**Entries shown**

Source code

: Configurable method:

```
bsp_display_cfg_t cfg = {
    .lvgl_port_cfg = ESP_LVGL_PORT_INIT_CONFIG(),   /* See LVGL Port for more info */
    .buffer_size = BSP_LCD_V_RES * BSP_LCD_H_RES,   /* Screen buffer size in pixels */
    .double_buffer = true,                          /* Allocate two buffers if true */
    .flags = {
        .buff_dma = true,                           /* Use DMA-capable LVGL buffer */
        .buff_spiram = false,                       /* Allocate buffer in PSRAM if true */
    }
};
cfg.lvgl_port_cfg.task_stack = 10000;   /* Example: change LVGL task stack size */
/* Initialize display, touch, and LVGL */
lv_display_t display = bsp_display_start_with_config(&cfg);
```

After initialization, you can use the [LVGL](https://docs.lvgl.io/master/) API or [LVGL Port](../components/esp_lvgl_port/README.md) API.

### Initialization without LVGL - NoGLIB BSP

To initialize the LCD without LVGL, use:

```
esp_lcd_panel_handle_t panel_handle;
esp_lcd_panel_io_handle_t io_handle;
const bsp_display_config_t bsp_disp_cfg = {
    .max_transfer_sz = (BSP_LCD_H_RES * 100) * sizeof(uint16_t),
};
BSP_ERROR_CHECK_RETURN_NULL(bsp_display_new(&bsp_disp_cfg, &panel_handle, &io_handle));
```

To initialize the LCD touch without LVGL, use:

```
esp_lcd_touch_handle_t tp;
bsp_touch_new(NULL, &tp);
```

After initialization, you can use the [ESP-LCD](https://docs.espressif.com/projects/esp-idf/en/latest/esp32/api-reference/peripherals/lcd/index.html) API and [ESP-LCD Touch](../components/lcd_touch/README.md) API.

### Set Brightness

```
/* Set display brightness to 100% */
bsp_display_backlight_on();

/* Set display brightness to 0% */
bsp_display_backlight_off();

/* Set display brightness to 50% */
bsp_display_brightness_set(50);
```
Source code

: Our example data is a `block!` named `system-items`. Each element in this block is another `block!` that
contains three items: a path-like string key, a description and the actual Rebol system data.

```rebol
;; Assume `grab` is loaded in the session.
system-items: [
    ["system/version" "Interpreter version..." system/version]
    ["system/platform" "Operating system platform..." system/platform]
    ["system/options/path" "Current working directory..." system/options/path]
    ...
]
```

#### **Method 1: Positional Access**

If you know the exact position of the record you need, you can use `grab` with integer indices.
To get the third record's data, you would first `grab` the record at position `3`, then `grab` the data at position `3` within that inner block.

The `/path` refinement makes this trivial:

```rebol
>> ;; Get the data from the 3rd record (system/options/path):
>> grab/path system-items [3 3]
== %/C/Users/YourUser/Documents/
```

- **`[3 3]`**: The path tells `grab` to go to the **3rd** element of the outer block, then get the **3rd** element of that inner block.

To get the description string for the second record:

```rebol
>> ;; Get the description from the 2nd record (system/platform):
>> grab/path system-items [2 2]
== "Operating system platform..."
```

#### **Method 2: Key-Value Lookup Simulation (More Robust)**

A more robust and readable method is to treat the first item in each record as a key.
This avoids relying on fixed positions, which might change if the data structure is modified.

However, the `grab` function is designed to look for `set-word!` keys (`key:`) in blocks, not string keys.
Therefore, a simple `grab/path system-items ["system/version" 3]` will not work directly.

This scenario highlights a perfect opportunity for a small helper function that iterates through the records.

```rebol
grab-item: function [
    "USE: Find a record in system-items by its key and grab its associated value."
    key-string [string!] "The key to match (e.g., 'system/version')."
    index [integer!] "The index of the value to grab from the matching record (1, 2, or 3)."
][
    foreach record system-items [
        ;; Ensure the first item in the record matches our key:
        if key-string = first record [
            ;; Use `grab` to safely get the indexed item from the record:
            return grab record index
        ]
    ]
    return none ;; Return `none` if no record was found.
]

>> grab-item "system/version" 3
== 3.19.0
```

**Required work**
Scan the lines above for the word "then" and copy every one where it occurs.

**Solution for this exercise**
To get the third record's data, you would first `grab` the record at position `3`, then `grab` the data at position `3` within that inner block.
- **`[3 3]`**: The path tells `grab` to go to the **3rd** element of the outer block, then get the **3rd** element of that inner block.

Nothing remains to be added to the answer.